▸ **CONSEGNA 1**:
Ritrascrivi il brano sulla partita dell'Inter contro il Cska da "Mentre gli uomini" a "attentissimo su Necid.".
▸ **CONSEGNA 2**:
Secondo il brano sulla partita dell'Inter contro il Cska, quale giocatore ha sbloccato il risultato?
▸ **CONSEGNA 3**:
Traduci in inglese questa frase del brano sulla partita dell'Inter contro il Cska: «Certo, è arrivato un solo gol, ma le tante occasioni e le facce spaurite dei russi fanno prevedere che a Mosca l’Inter ce la farà.»

▸ **BRANO DI ESERCITAZIONE**:
—————

Il rumore dei nemici si fa sempre più assordante, e l’Inter di Mourinho si stringe intorno a se stessa per andare all’assalto della pagina decisiva della stagione. Reduce dal ko con la Roma che ha riaperto il campionato, e mentre il Barcellona sembrava dare una mortificante lezione all’Arsenal, l’Inter s’è improvvisamente risvegliata. La sindrome da accerchiamento l’aveva paralizzata per tutto il primo tempo, ma i secondi 45 minuti vanno ricordati come tra i più intensi, irresistibili dell’intera storia nerazzurra. Certo, è arrivato un solo gol, ma le tante occasioni e le facce spaurite dei russi fanno prevedere che a Mosca l’Inter ce la farà.

Mentre gli uomini di Mourinho si sca­tenavano, quelli del Barcellona frena­vano, a dimostrazione che a questo livello di Champions non ci sono squa­dre che possano spadroneggiare. Era­vamo all’inizio del secondo tempo quando l’Inter si è prodotta in un’acce­lerazione di fuoco. Un po’ tutti – da Stankovic a Pandev a Eto’o – hanno sfiorato il gol, poi a sbloccare il risul­tato è stato il solito, micidiale Milito, l’uomo di tutte le stagioni e tutte le competizioni. Poi ci hanno provato inu­tilmente anche Sneijder, Cambiasso e ancora Stankovic. Il 2-0 – sacrosanto e meritatissimo – non è arrivato e, anzi, nel finale il Cska di Mosca ha partori­to la sua unica palla-gol, ma Julio Ce­sar è stato attentissimo su Necid.

La superiorità dell’Inter è stata così schiacciante che difficilmente la situa­zione potrà essere ribaltata a Mosca. Magari non sarà una passeggiata, ma un gol dell’Inter chiuderà la pratica. Il Cska è sembrato bravo soprattutto a distruggere, chissà cosa riuscirà a combinare in casa, dove peraltro do­vrà rinunciare a un paio dei suoi mi­gliori giocatori (Krasic e Aldonin, dif­fidati, sono stati ammoniti ieri sera a San Siro).

È presto per pensare al Barcellona (o all’Arsenal, se ribaltasse ogni prono­stico), ma il traguardo non è poi così lontano. D’ora in poi l’Inter non avrà mai modo di rifiatare, la stagione non concederà né pause né possibilità di distrarsi. Una partita ogni 3 giorni si­no al 9 maggio, se i nerazzurri riusci­ranno a raggiungere anche la finale di Coppa Italia.

—————

▸ **DATI**:
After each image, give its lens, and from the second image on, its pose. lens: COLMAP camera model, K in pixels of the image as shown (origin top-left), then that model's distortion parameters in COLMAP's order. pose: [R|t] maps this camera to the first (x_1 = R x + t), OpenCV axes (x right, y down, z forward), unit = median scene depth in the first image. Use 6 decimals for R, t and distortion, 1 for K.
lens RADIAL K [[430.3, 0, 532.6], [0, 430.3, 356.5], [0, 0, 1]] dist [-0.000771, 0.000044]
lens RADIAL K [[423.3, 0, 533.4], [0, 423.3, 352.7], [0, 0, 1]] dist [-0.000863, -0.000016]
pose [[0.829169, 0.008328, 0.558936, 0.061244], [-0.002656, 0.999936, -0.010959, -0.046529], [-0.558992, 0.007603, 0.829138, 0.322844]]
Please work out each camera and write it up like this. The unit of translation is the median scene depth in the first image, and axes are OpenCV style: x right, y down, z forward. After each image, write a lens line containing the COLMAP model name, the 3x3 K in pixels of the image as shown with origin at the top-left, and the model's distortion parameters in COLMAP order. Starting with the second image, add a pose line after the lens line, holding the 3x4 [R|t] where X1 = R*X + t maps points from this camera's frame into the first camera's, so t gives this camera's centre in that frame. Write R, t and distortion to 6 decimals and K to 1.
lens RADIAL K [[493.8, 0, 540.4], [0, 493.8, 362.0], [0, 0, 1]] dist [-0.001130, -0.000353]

—————

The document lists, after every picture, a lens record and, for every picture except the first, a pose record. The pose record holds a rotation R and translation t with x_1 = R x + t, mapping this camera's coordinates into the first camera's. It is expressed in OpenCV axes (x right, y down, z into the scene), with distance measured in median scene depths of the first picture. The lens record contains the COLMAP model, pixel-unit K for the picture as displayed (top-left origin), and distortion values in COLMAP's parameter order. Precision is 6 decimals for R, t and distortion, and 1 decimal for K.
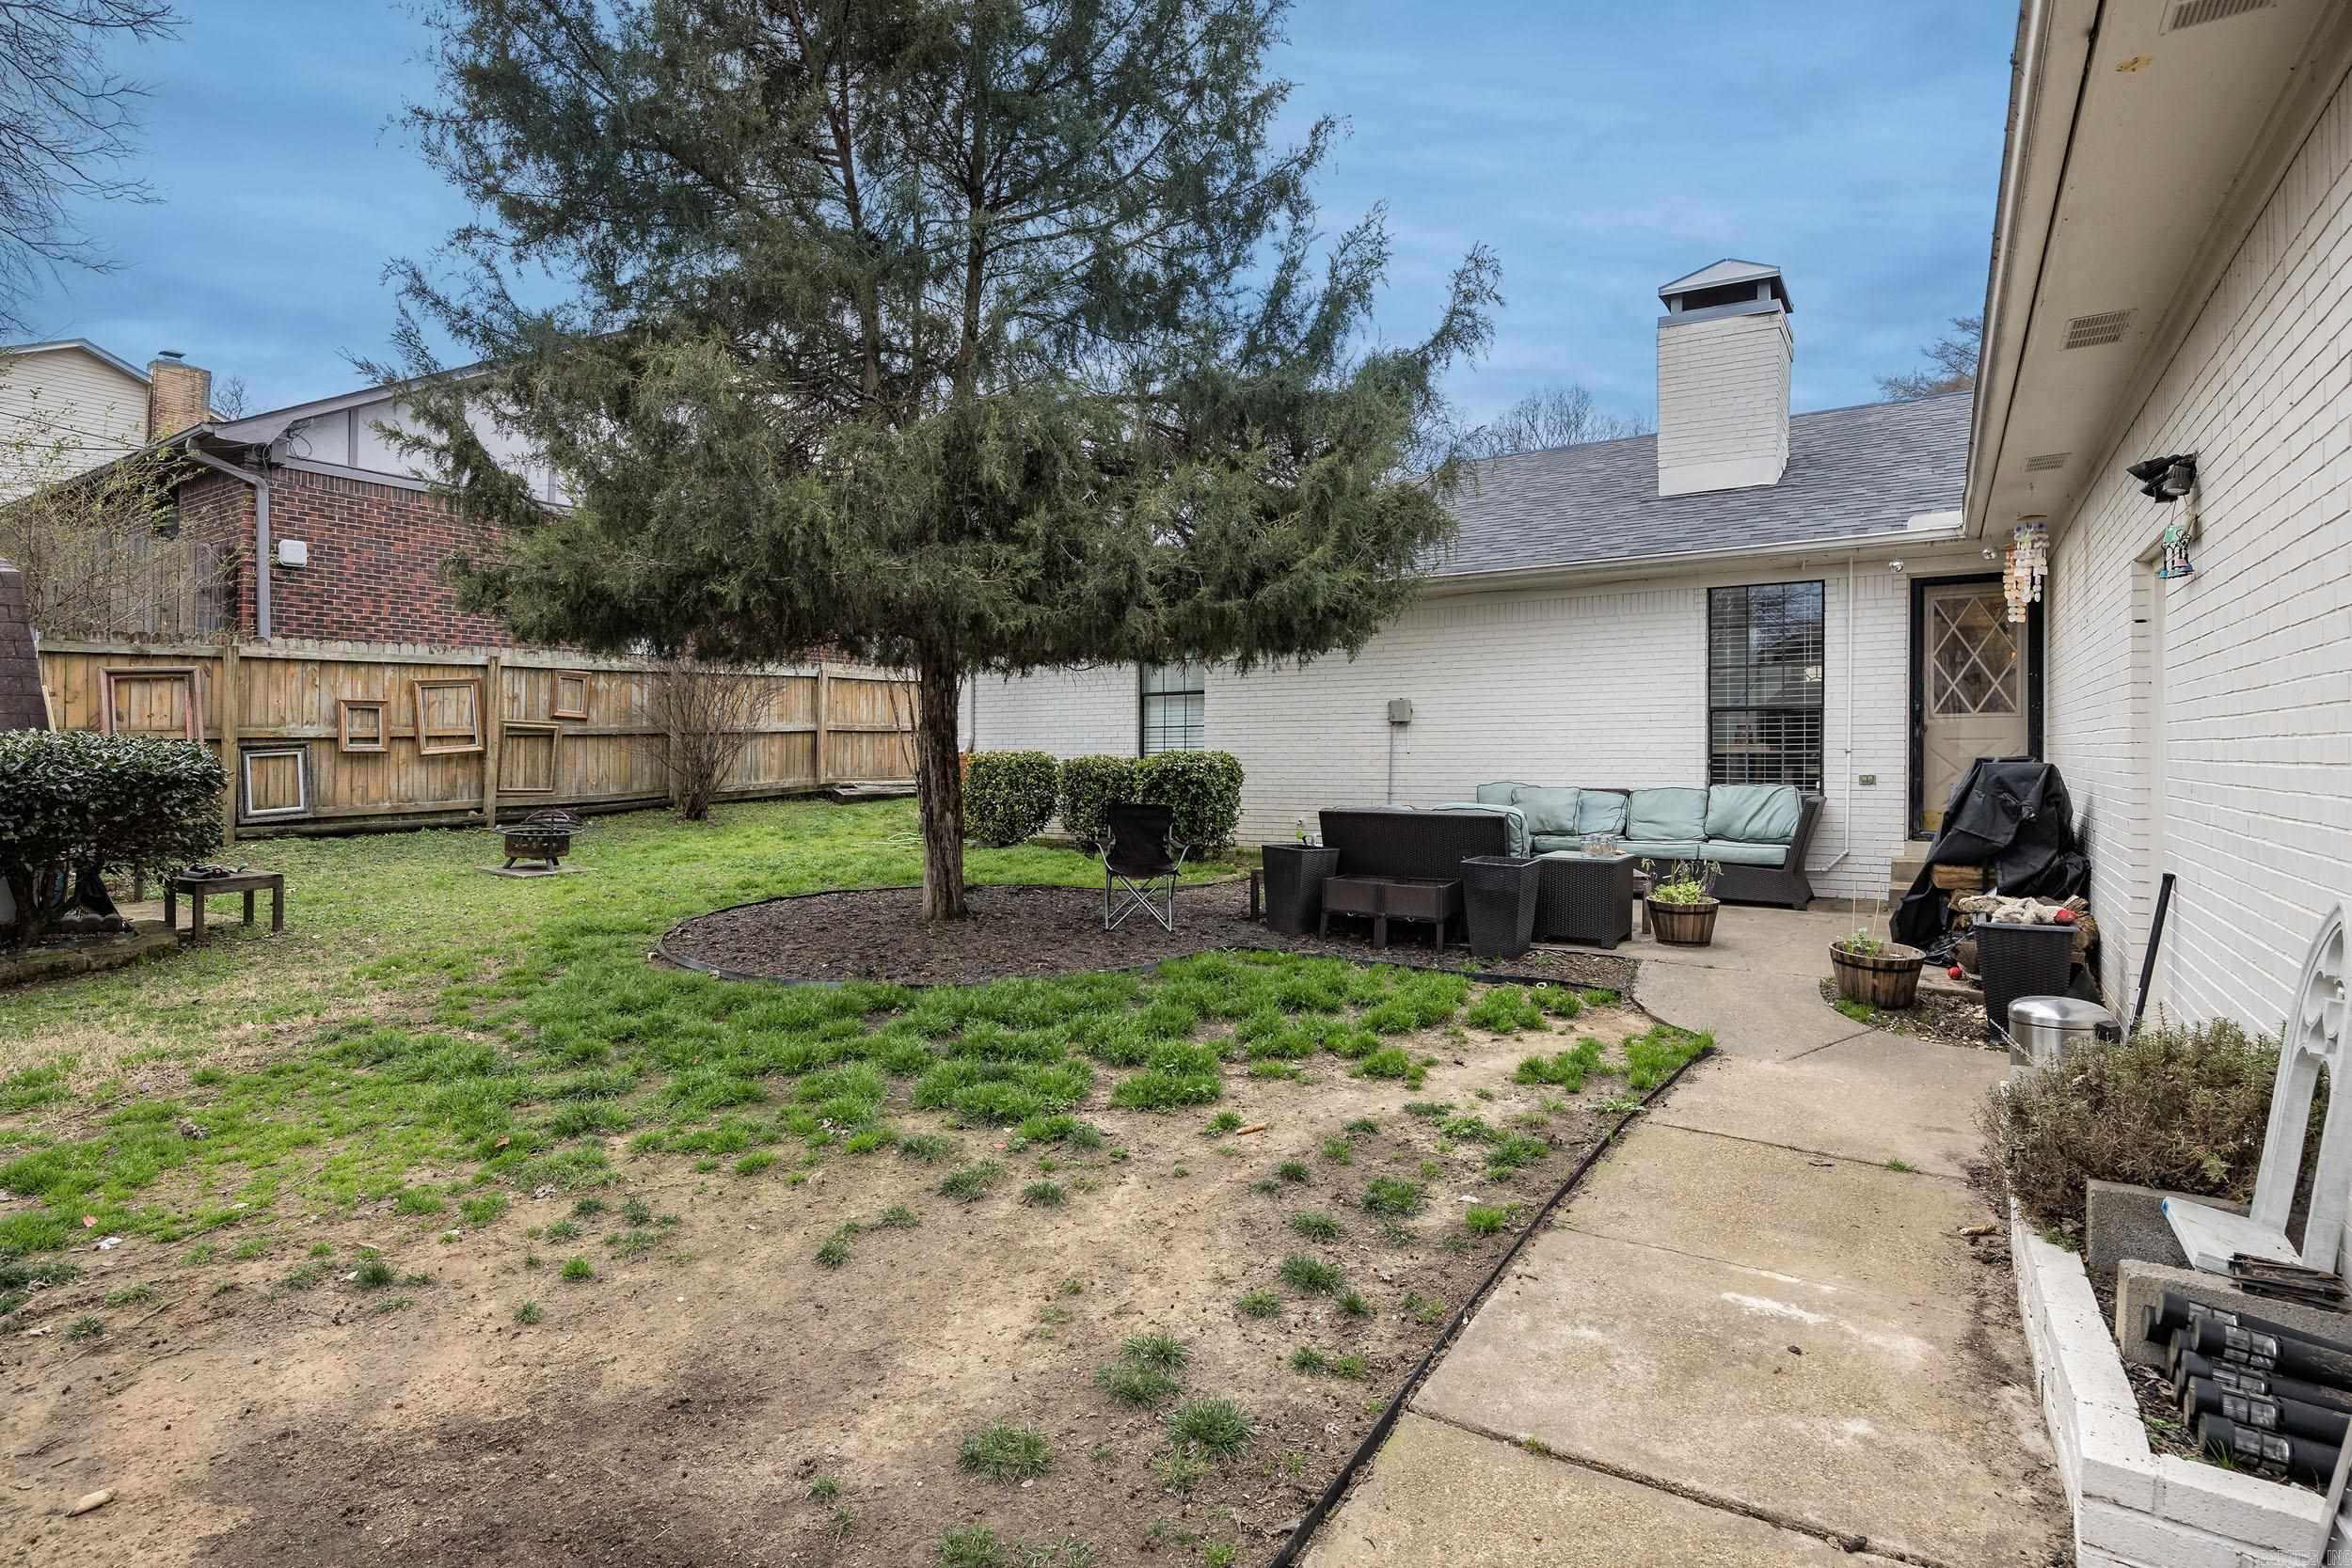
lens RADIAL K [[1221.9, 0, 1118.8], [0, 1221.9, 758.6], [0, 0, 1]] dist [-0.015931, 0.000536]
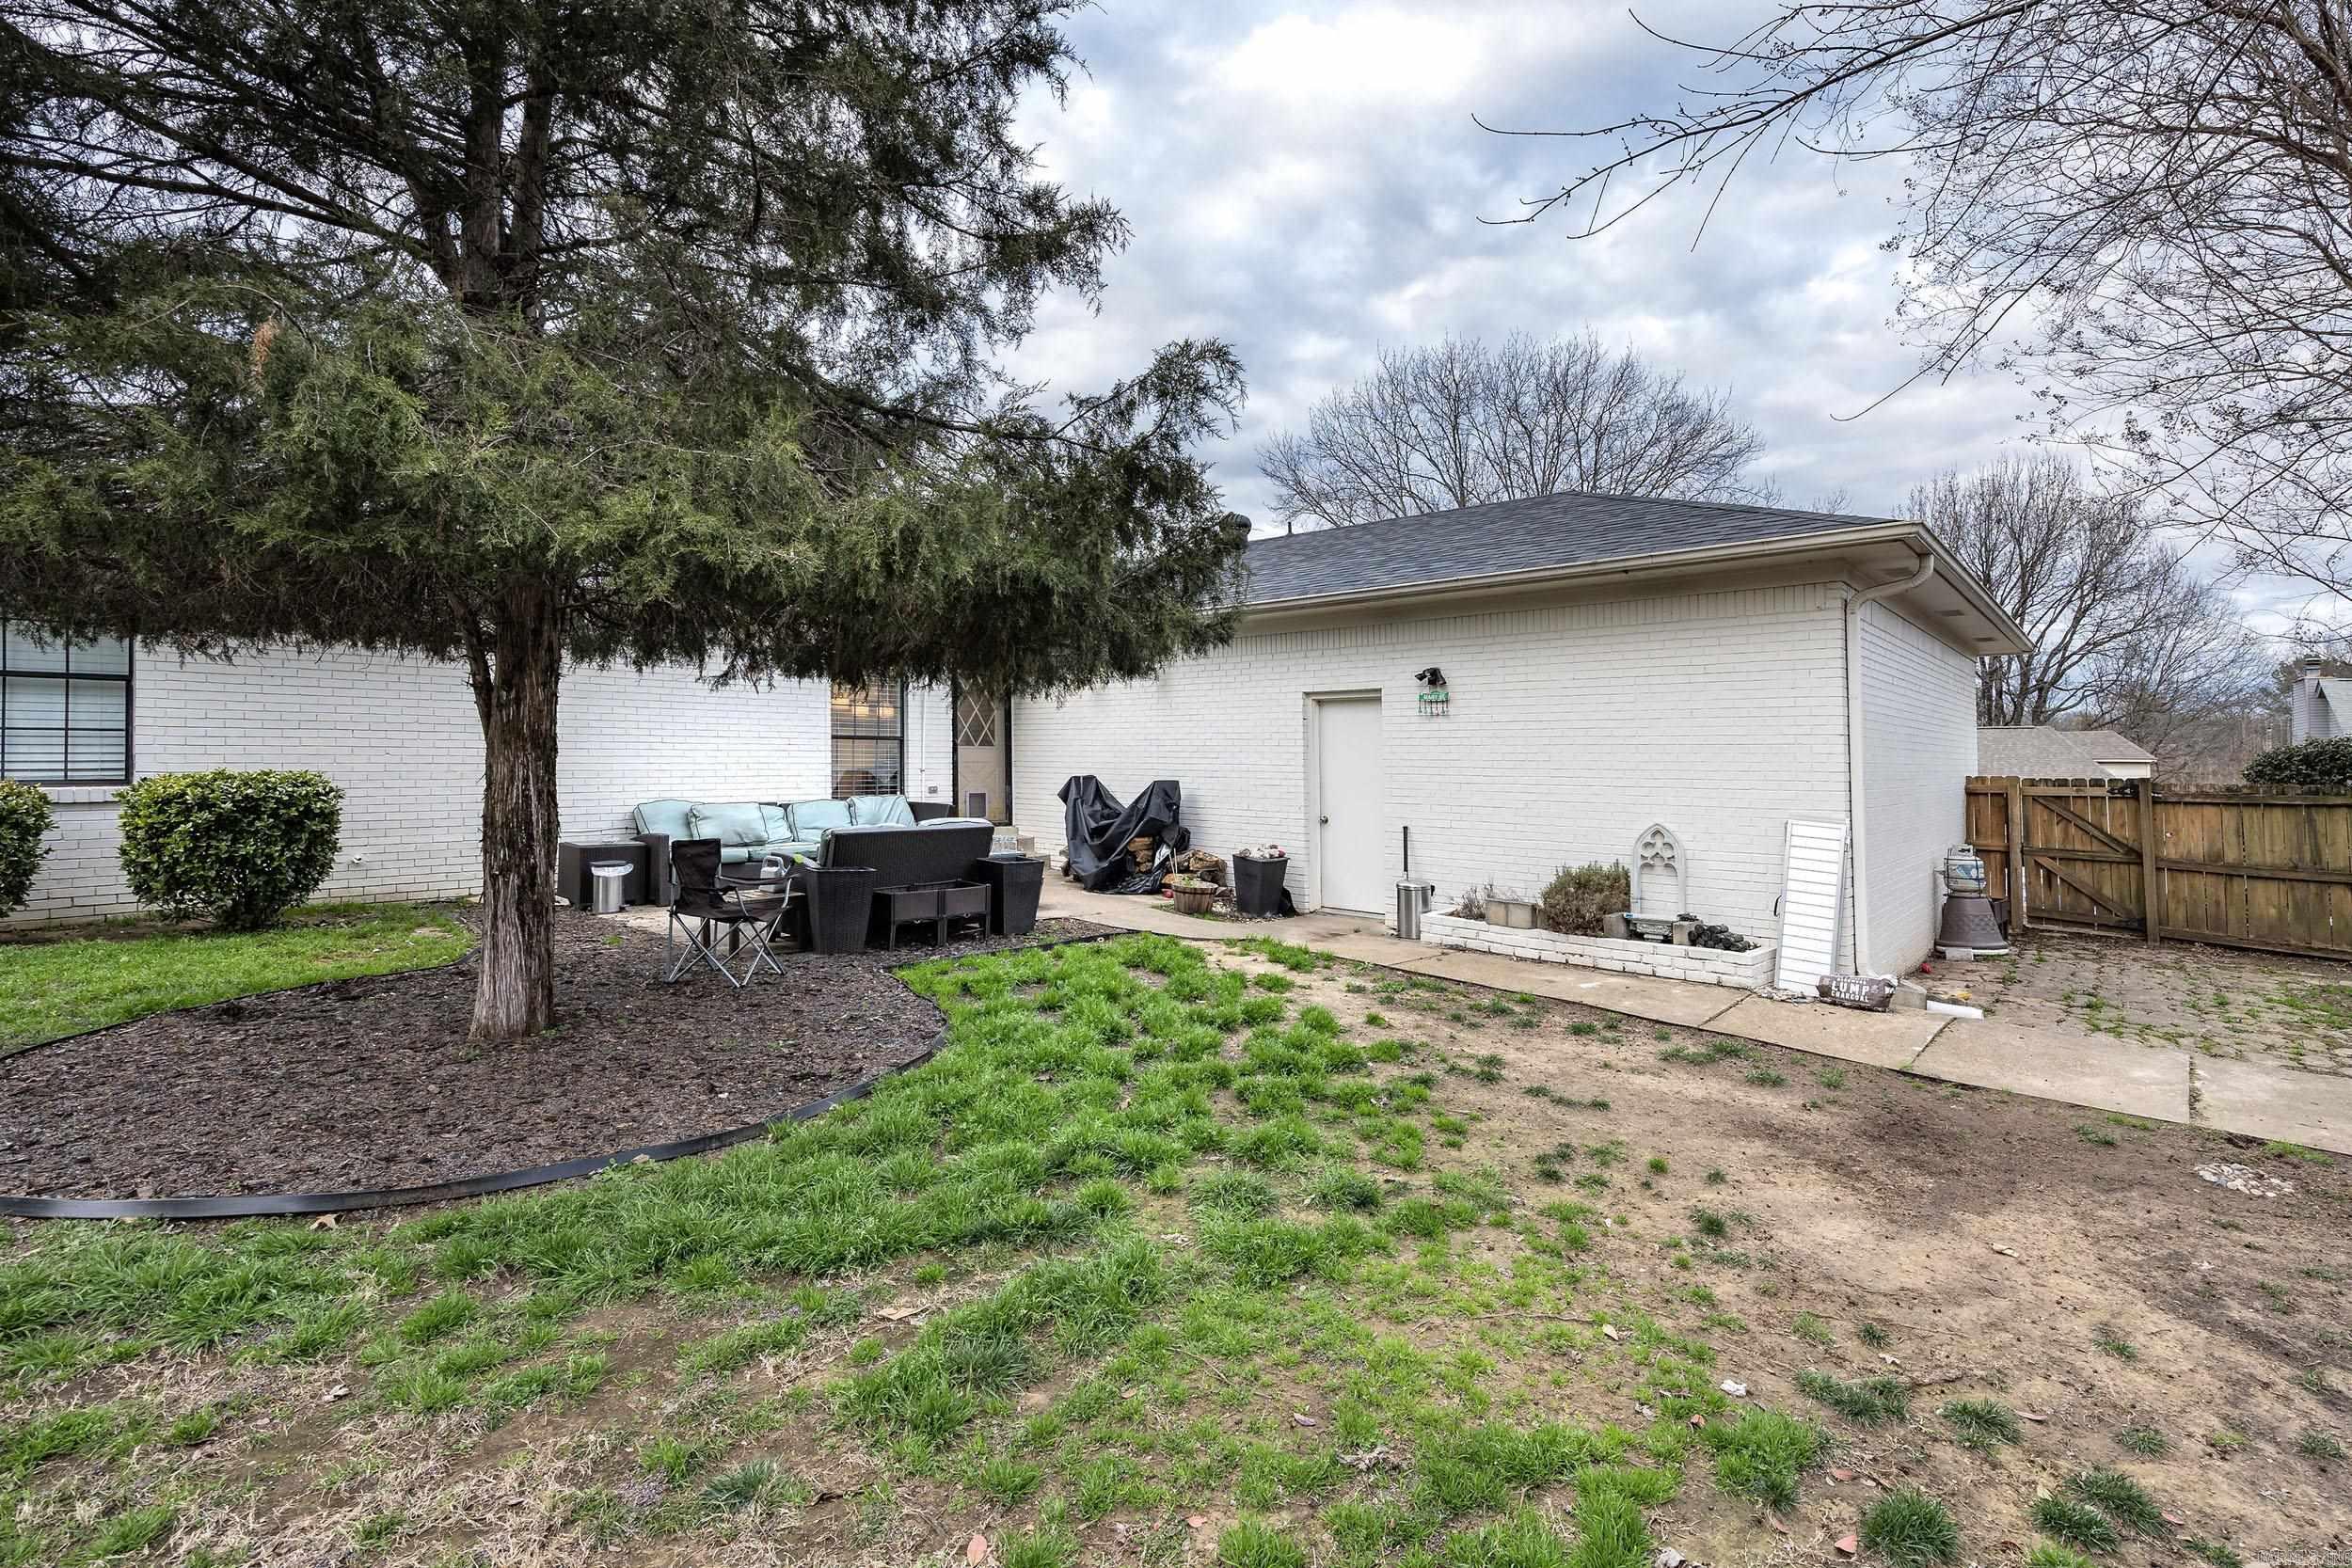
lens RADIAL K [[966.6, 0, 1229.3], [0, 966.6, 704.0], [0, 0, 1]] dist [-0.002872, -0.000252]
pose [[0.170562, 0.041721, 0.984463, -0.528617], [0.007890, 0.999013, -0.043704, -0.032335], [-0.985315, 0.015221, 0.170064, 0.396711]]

—————

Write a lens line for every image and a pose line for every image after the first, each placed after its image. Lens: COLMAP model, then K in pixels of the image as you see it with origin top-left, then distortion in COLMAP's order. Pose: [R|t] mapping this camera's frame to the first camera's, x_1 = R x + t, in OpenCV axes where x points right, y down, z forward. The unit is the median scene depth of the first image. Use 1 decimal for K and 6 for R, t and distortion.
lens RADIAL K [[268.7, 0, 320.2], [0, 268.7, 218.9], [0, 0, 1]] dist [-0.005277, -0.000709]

—————

▸ **RISPOSTA 1**:
Mentre gli uomini di Mourinho si sca­tenavano, quelli del Barcellona frena­vano, a dimostrazione che a questo livello di Champions non ci sono squa­dre che possano spadroneggiare. Era­vamo all’inizio del secondo tempo quando l’Inter si è prodotta in un’acce­lerazione di fuoco. Un po’ tutti – da Stankovic a Pandev a Eto’o – hanno sfiorato il gol, poi a sbloccare il risul­tato è stato il solito, micidiale Milito, l’uomo di tutte le stagioni e tutte le competizioni. Poi ci hanno provato inu­tilmente anche Sneijder, Cambiasso e ancora Stankovic. Il 2-0 – sacrosanto e meritatissimo – non è arrivato e, anzi, nel finale il Cska di Mosca ha partori­to la sua unica palla-gol, ma Julio Ce­sar è stato attentissimo su Necid.

▸ **RISPOSTA 2**:
Milito.

▸ **RISPOSTA 3**:
Granted, only one goal came, but the many chances and the frightened faces of the Russians suggest that Inter will make it in Moscow.